START TEXT SECTION

My experiences of live football have been mainly limited to the old League Division 4, and (after moving away from York to live in Gateshead in 1980s) the Conference; so yesterday’s visit to the Riverside to watch a Premier League game alongside 32,000 other people was definitely unusual, and slightly surreal.
Manchester United provided the opposition for Middlesbrough’s first fixture following the departure of Aitor Karanka. The man placed in temporary charge of Boro was Steve Agnew, whose previous association with both York City and Gateshead presumably makes him the ideal choice for saving Boro from the drop….
I had a really good seat, just a few rows from the front and about ten yards away from the halfway line—but literally right next to the travelling supporters. Well I say “travelling”; I’m assuming only a handful actually lived in Manchester; but in fairness, they made a lot of noise and backed their team for the whole ninety minutes.
After watching the Man United players warming up right in front of us, the respective line-ups were announced (the odd jeer here and there for a couple of the Boro squad…?), the two teams took to the field and, soon after, the afternoon’s entertainment was underway.

END TEXT SECTION

• _PROBLEM 1_: Using the football match account, explain in one to three sentences why the writer found the visit to the Riverside unusual and slightly surreal.
• _PROBLEM 2_: Write the next part of the football match account, beginning right after its final sentence.

START DATA UNDER STUDY

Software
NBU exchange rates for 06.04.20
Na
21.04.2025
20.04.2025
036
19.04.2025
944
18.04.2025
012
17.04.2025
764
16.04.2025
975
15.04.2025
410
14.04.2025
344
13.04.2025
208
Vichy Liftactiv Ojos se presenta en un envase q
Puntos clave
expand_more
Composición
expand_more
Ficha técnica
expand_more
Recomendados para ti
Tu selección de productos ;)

END DATA UNDER STUDY
START DATA UNDER STUDY

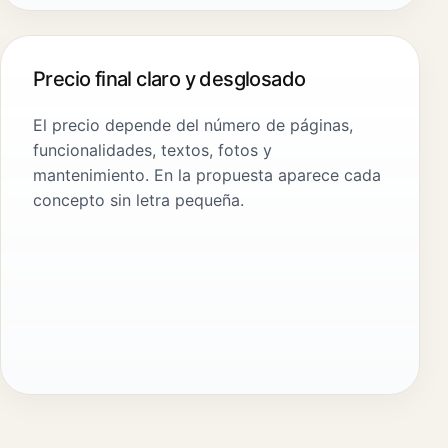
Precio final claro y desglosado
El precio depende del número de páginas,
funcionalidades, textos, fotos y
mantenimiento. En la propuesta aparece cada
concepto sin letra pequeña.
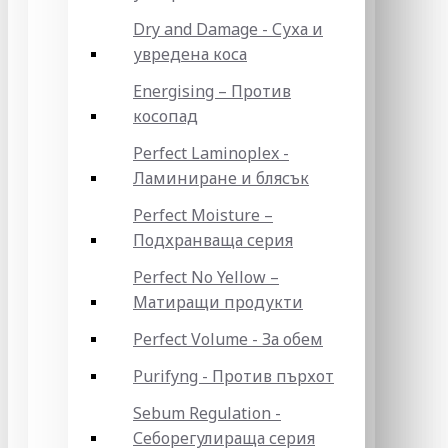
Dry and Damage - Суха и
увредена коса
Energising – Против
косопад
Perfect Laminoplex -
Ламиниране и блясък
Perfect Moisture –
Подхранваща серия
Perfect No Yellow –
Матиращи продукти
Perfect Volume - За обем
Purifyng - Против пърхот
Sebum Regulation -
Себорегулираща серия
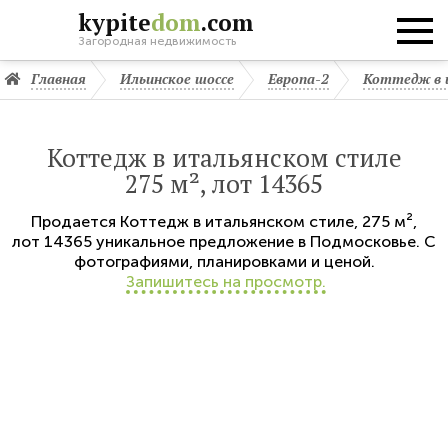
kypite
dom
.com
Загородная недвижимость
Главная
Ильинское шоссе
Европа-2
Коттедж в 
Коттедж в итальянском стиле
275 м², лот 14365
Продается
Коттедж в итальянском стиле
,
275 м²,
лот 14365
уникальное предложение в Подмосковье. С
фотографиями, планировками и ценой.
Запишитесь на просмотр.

END DATA UNDER STUDY

• _TASK OUTPUT 1_: The writer's experience of live football had mostly been limited to the old League Division 4 and, after moving from York to Gateshead, the Conference. This visit, by contrast, was to a Premier League game watched alongside 32,000 other people.

• _TASK OUTPUT 2_:
The visitors were quite happy to sit back and let Boro have plenty of possession, but the build-up play was deliberate and one-paced, and all-too-often, the final ball lacked any real quality. In contrast, United were lightning quick on the break. Michael Carrick was calmness and assurance personified in front of the defence, Juan Mata was clearly the classiest player on the field, and the speed of Lingard and Rashford caused the Boro defence plenty of problems.
Victor Valdes made a couple of excellent saves in the first half, but United carved open the defence on four or five occasions, yet only found the net once—courtesy of Marouane Fellaini’s far-post header from a pin-point Ashley Young cross.
Boro played with a lone striker (Alvaro Negredo). He was starved of decent service, and despite his best efforts in holding up the ball, support was simply too slow to arrive. For all their possession, Boro just didn’t look like unlocking the visiting defence, and it was no surprise when United extended their lead in the second half.
Much as it was a wonderful run and even better strike from Jesse Lingard, the home defenders just kept backing off and almost invited the shot, which simply rocketed past a motionless Valdes into the top corner.
Lingard is obviously an outstanding athlete; and when he chose to stay on his feet, he looks a really talented and exciting footballer. He does have a tendency to go down very easily; but let’s face it, he’s hardly alone….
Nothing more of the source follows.